Electronics source listings:
━━━━━━━━━━━━━━━━━━━━
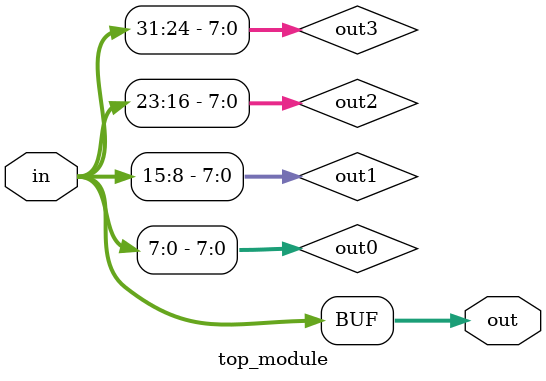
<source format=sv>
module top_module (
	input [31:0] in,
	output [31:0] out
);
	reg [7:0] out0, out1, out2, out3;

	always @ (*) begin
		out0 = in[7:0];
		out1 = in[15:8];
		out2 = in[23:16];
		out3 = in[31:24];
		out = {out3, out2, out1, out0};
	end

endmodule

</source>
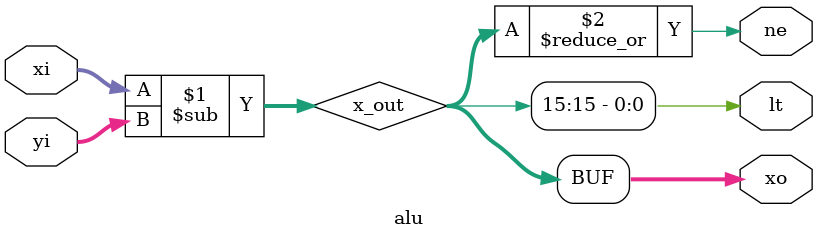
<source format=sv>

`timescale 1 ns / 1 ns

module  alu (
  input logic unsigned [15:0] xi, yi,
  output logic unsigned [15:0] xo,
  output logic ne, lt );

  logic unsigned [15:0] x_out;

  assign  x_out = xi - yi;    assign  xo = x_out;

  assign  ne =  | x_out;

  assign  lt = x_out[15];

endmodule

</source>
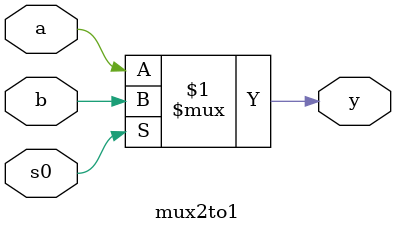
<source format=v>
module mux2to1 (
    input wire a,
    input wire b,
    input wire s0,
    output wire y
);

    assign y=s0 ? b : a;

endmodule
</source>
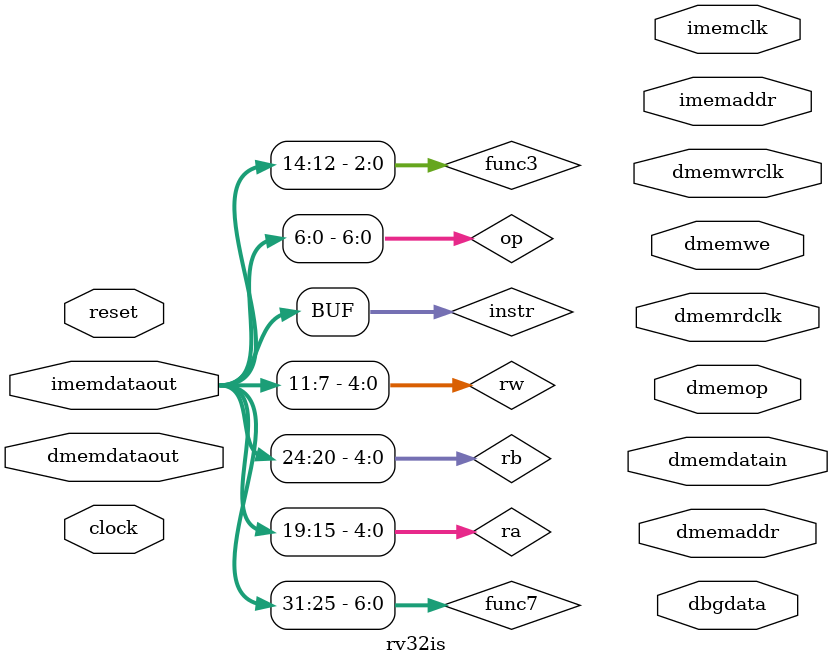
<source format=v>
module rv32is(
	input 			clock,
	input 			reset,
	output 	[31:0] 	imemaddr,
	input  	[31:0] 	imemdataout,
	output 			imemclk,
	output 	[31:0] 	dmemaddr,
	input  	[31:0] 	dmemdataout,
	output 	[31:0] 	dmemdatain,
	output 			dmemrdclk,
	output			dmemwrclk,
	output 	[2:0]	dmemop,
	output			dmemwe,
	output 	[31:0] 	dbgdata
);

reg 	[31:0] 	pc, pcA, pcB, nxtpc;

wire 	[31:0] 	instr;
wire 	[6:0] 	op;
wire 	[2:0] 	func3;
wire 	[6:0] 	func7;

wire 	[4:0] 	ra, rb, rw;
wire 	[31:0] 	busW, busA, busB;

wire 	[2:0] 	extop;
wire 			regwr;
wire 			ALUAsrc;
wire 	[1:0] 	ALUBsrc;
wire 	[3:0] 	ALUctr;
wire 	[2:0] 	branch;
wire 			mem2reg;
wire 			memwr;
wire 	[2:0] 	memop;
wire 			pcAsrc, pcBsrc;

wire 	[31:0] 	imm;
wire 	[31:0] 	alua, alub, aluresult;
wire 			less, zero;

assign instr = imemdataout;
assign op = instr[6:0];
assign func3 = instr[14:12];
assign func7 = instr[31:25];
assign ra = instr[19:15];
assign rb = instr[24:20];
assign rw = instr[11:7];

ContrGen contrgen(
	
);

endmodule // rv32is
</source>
━━━━━━━━━━━━━━━━━━━━
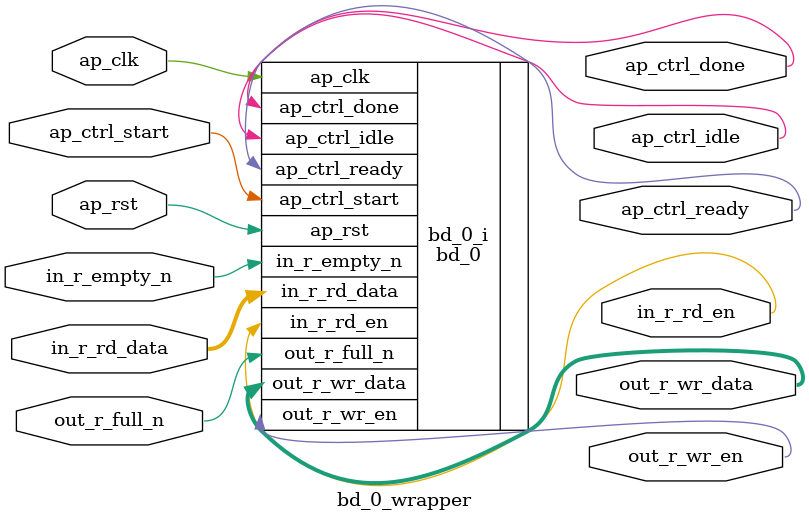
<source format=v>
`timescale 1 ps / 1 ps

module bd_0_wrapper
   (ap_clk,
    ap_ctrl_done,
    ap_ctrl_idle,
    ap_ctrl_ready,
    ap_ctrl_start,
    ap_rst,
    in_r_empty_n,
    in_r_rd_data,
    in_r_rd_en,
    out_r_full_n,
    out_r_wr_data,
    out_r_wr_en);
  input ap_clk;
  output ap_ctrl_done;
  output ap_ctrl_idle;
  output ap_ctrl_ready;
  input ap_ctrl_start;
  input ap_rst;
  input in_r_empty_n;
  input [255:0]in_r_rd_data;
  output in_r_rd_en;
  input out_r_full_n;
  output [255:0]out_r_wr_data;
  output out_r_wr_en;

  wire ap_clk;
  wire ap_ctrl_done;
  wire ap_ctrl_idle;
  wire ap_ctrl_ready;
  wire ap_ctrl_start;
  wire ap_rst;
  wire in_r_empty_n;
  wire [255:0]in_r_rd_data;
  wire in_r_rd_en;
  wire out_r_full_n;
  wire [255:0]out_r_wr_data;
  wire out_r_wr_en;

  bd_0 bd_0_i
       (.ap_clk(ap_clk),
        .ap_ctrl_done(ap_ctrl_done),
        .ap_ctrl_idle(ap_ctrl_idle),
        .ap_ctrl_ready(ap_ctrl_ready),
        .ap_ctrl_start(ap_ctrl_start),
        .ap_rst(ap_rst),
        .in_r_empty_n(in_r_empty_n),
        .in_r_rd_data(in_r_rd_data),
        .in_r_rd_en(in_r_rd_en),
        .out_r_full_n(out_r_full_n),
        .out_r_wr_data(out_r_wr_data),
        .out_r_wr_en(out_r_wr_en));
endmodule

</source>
━━━━━━━━━━━━━━━━━━━━
Requirement
Which lines in the data hold the string "imemdataout"? Copy each of them.

Answer box
	input  	[31:0] 	imemdataout,
assign instr = imemdataout;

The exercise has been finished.